4 double KB squats. I hate squats, but that’s because I never knew how to do them right. Since I finally made them a regular part of my workouts, I’ve learned they’re one of the best strength-building exercises you can do for any reason. Learn squat form. Do them. Do a bunch without weight if you have to. But do them. They are, as long as you have no mitigating issues like hip socket problems or bad knees (my right hip is sometimes dicey, so I am very careful with squats), insanely good for you. This video is of Pat Flynn, another guy who’s staked out an online presence as a kettlebell-focused fitness authority.
I did the above five times through, for a total 40 swings and 20 of the other two exercises. It took 27 minutes. I rested for up to 2 minutes between sets.

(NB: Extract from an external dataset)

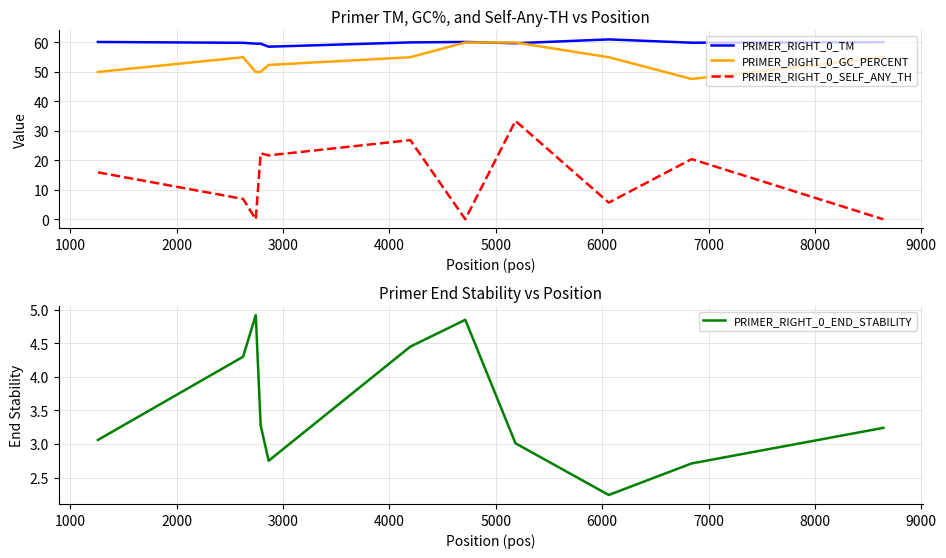

True or false: PRIMER_RIGHT_0_SELF_ANY_TH and PRIMER_RIGHT_0_TM intersect in this chart.

False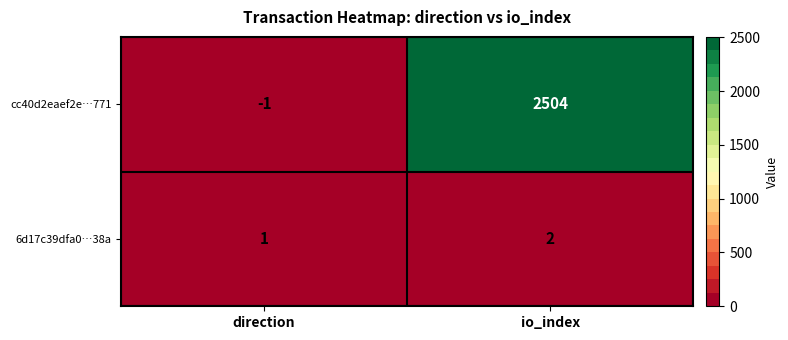

Rank the series by their maximum value, from lowest to highest.

6d17c39dfa0…38a, cc40d2eaef2e…771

If my kettlebell weights sound large, that’s only because the way kettlebells have been promoted to a general American audience is as a cardio aid, not so much a strength-building thing. The moment you start investigating online resources for kettlebell workout knowledge, you learn a five pound kettlebell is not a kettlebell, it’s a paperweight. Guys like Mike Mahler recommend women work with up to 35 lbs and 53 lbs is a good starting weight for a reasonably healthy man. Real humans, however, should consider starting with 20-25 for a woman and 25-35 for a guy, and maybe lay off some of the more complex, aerobicise-style shenanigans with the weight and aim for basic stuff like this.
Like I said, though, I’m no expert. It may be I’m just a lucky idiot that I haven’t had more than mild muscle strain since I started using them, and I’ve begun doing test workouts with a pair of 70-lb kettlebells, which I affectionately think of at the moment as my eventual death-in-waiting.